Geometric BSDEs

TL;DR

This paper introduces Geometric Backward Stochastic Differential Equations (GBSDEs) and two-driver BSDEs, providing theoretical foundations and applications for dynamic risk measures in finance.

Contribution

It develops the theory of GBSDEs and two-driver BSDEs, establishing existence, uniqueness, and stability results for a broad class of these equations.

Findings

Established existence and uniqueness of solutions for complex BSDEs.

Characterized auxiliary ODEs with growth involving y|ln(y)| and |z|^2/y.

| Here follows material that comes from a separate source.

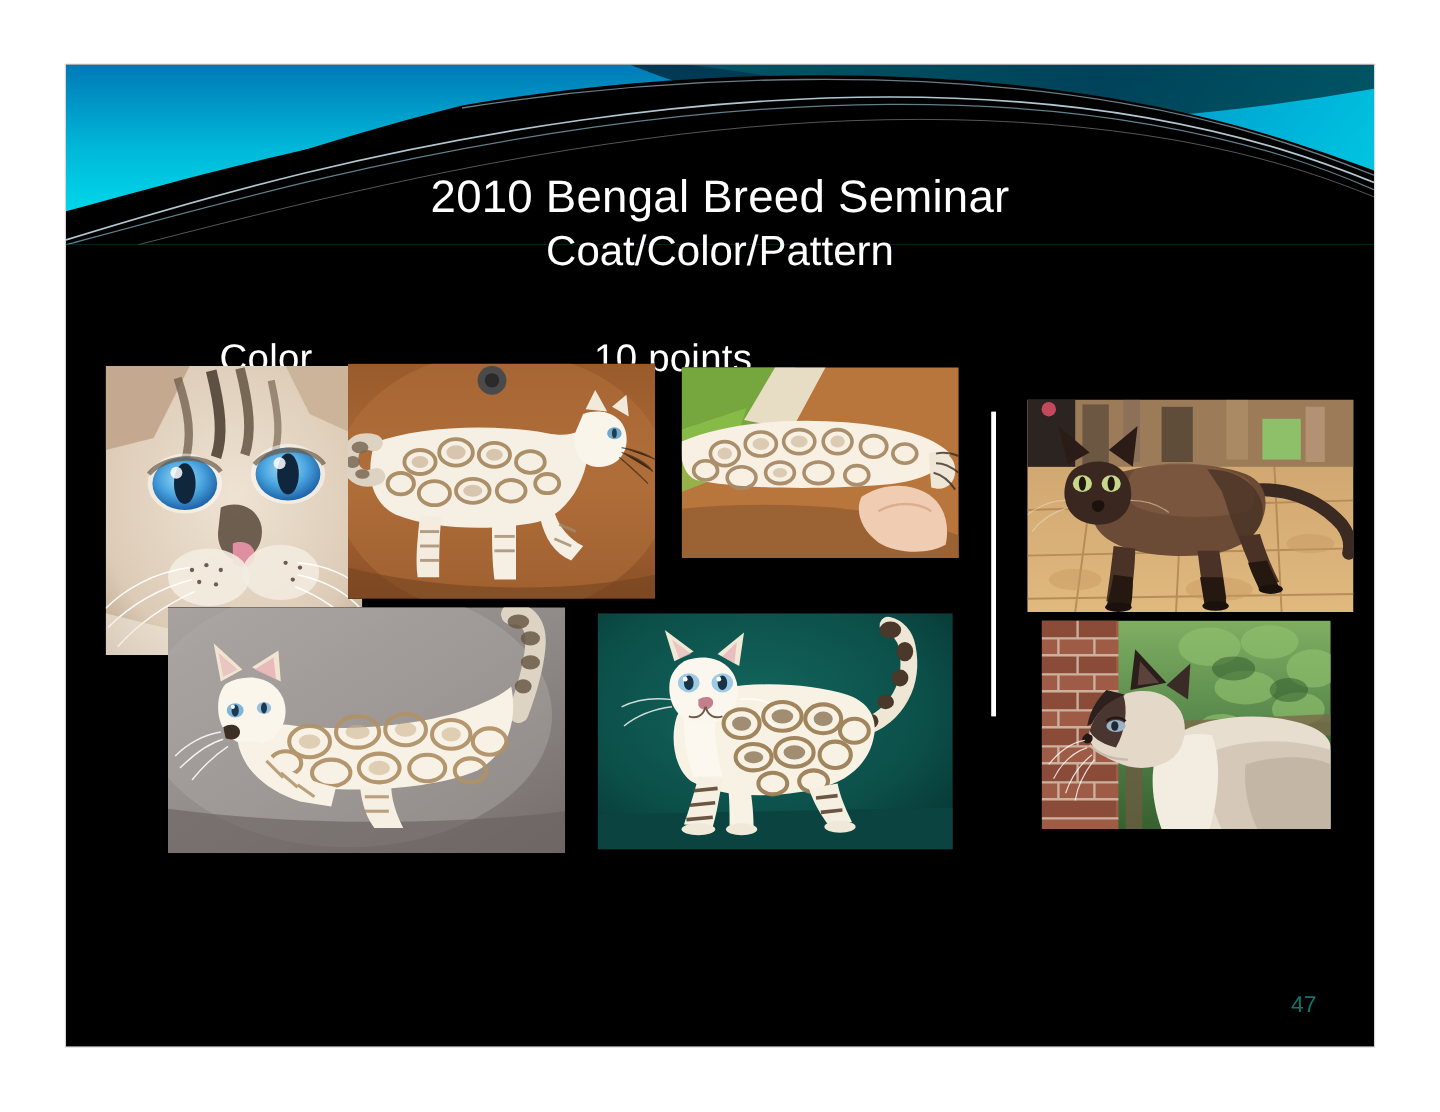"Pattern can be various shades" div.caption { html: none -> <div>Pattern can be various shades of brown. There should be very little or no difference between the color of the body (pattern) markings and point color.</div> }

Applied results to model dynamic return and risk measures.

Abstract

We introduce and develop the concepts of Geometric Backward Stochastic Differential Equations (GBSDEs, for short) and two-driver BSDEs. We demonstrate their natural suitability for modeling continuous-time dynamic return risk measures. We characterize a broad spectrum of associated, auxiliary ordinary BSDEs with drivers exhibiting growth rates involving terms of the form $y|\ln(y)|+|z|^2/y$. We establish the existence, regularity, uniqueness, and stability of solutions to this rich class of ordinary BSDEs, considering both bounded and unbounded coefficients and terminal conditions. We exploit these results to obtain corresponding results for the original two-driver BSDEs. Finally, we apply our findings within a GBSDE framework for representing the dynamics of return and star-shaped risk measures including (robust) $L^{p}$-norms, and analyze functional properties.